People's Commissioner Denis LePic looked up quickly. Citizen Admiral Thomas Theisman's voice could not have been more casual, but LePic had known Theisman for many years, and over that time, he'd come to understand the citizen admiral as well as any of his StateSec superiors could possibly have desired.

In fact, he'd come to know Thomas Theisman rather too well for his superiors' taste... had they known it. But LePic had gone to some lengths to insure that they didn't know, and especially over the last three years. It hadn't been an easy decision, for he was a man who believed passionately in the need to reform the old system. Yet despite that, it had still been easier than it ought to have been. He'd begun to have quiet doubts, so quiet he'd almost managed to conceal them even from himself, long before Cordelia Ransom gloatingly condemned Honor Harrington to death and used the occasion to grind home her contempt for the Navy's uniformed personnel. And any concept of common decency.

The two years after that had been especially hard on LePic and his conscience. He'd tried to tell himself Ransom had been an aberration, that the rest of the Committee wasn't like her, and to an extent, that was true. Ransom had been a sadist who actually drew some sort of warped sustenance from degrading and breaking her victims before she had them killed. Rob Pierre and Oscar Saint-Just weren't like that. But Ransom had forced LePic to truly think about all the New Order's leaders, not just her, and when he looked at them with open eyes, he'd discovered he was even more terrified of Citizen Secretary Saint-Just than he'd been of Ransom. Because Saint-Just didn't act out of personal hatred or pique.
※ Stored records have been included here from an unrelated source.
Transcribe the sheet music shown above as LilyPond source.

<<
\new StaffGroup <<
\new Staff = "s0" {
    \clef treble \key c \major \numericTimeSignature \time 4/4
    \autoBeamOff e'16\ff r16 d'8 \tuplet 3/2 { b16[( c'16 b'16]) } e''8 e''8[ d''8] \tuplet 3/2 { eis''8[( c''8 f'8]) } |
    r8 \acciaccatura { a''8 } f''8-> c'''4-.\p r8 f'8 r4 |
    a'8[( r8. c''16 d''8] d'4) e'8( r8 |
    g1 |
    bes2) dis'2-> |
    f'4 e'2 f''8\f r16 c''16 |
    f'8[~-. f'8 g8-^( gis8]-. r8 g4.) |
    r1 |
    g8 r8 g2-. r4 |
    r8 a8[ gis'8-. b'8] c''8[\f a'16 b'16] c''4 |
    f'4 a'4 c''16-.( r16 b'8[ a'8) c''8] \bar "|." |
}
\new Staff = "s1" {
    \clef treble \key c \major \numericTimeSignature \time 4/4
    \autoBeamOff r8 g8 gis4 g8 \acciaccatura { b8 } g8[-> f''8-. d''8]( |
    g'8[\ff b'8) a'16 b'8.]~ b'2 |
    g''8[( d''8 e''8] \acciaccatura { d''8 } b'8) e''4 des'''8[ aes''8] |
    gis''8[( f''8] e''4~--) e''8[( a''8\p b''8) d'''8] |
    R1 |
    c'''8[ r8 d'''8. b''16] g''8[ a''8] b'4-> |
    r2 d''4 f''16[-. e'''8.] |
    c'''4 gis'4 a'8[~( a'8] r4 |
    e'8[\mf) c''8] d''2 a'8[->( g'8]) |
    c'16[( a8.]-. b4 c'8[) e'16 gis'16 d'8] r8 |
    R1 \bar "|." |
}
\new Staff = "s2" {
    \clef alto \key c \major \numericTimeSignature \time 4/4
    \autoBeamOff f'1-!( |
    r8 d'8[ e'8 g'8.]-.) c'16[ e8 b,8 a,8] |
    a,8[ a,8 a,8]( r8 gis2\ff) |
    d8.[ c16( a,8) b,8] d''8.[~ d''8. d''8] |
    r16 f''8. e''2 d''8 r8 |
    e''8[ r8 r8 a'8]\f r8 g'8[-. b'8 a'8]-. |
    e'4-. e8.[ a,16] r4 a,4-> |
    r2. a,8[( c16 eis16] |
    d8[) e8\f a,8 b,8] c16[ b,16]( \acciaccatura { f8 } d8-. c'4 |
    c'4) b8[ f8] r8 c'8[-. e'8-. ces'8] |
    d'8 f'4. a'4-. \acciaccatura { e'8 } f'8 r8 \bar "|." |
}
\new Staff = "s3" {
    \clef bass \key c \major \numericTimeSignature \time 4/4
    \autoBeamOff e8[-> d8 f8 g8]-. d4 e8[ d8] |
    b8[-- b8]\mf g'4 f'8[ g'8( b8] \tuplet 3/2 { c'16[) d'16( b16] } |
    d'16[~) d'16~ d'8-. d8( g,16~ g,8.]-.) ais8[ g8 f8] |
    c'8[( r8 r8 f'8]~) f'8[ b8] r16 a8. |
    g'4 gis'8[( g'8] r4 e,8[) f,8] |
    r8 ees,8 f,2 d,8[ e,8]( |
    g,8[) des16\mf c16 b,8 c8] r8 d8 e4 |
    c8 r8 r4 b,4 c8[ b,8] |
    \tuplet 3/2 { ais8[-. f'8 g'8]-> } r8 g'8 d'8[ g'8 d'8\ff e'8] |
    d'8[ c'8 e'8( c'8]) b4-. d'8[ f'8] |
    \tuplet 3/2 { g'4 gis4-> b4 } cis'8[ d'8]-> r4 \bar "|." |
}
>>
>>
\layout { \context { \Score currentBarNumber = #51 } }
He never even raised his voice. Yet compared to the thousands upon thousands of men and women — and sometimes children — whom he'd dispassionately blotted from the face of the universe, Cordelia Ransom had been no more than a spoiled child petulantly striking out at her classmates for not giving her their toys.

Denis LePic had looked into what passed for the soul of Rob S. Pierre's People's Republic and discovered a monster. A monster he had served willingly, even eagerly, since the day the old regime's Navy attempted to seize power. And the people he'd watched and guarded for the monster had too often been men and women like Thomas Theisman. Good men and women, as dedicated to the Republic and basic human dignity as Denis LePic had ever been, but more honest than he. Clearer-eyed. People who'd recognized the monster before he had, and whose discerning vision had placed them in mortal peril if the monster ever realized they had pierced its disguise.

Faced with that discovery, LePic had wanted to resign his post and return to private life.